Start of GIVEN MATERIAL

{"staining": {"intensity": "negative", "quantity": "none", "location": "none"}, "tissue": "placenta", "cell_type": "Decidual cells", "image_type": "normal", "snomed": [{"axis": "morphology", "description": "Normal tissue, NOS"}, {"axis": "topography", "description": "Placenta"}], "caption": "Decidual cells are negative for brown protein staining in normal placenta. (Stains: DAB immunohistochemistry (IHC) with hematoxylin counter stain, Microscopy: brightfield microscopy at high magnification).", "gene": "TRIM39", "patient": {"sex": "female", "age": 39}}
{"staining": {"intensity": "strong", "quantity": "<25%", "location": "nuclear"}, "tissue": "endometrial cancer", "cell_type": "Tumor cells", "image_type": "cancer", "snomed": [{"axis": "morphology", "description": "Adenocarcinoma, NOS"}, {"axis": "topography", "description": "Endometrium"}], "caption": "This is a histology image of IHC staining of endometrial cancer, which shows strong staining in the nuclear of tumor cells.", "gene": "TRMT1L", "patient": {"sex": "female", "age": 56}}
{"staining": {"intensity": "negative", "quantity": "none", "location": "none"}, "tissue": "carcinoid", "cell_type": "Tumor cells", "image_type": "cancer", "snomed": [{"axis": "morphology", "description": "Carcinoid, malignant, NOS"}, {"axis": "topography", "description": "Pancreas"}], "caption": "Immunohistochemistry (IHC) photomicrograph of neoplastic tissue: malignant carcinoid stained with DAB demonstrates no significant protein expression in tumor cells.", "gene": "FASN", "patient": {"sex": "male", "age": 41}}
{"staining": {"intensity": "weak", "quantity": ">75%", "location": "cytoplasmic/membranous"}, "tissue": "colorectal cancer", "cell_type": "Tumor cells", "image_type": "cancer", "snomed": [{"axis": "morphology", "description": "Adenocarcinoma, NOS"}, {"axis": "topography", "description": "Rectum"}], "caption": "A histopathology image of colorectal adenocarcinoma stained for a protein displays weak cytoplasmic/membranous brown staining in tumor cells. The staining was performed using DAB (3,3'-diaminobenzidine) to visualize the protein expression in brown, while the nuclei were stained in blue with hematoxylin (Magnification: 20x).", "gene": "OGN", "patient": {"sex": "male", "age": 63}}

End of GIVEN MATERIAL

▶ **WHAT NEEDS TO BE DONE**:
In the material, count each line that holds the string "Adenocarcinoma", and report only how many there are.

▶ **WRITTEN SOLUTION**:
2